TASK TO COMPLETE - Restate the data word for word and leave the images out.

++++ INFORMATION ++++

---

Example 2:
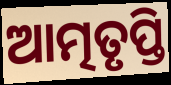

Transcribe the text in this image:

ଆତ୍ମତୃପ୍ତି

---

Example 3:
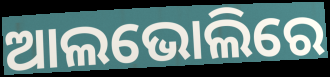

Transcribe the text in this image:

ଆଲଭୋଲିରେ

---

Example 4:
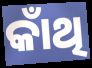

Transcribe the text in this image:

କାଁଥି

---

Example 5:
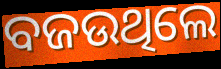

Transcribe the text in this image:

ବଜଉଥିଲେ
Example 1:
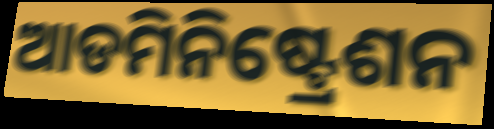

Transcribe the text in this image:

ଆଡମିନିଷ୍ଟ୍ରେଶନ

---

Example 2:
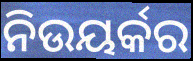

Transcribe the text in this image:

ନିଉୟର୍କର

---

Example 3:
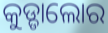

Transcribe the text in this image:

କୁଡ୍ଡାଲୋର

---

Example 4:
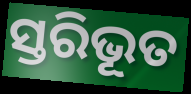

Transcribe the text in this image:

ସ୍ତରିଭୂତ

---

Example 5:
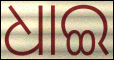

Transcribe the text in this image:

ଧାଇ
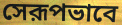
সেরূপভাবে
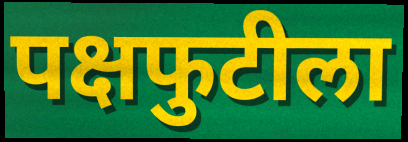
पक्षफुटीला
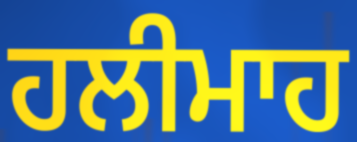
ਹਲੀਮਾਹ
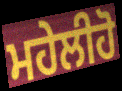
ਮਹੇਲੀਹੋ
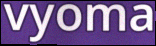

++++

TASK RESULT -
---

Example 2:

Transcribe the text in this image:

ଆତ୍ମତୃପ୍ତି

---

Example 3:

Transcribe the text in this image:

ଆଲଭୋଲିରେ

---

Example 4:

Transcribe the text in this image:

କାଁଥି

---

Example 5:

Transcribe the text in this image:

ବଜଉଥିଲେ
Example 1:

Transcribe the text in this image:

ଆଡମିନିଷ୍ଟ୍ରେଶନ

---

Example 2:

Transcribe the text in this image:

ନିଉୟର୍କର

---

Example 3:

Transcribe the text in this image:

କୁଡ୍ଡାଲୋର

---

Example 4:

Transcribe the text in this image:

ସ୍ତରିଭୂତ

---

Example 5:

Transcribe the text in this image:

ଧାଇ
সেরূপভাবে
पक्षफुटीला
ਹਲੀਮਾਹ
ਮਹੇਲੀਹੋ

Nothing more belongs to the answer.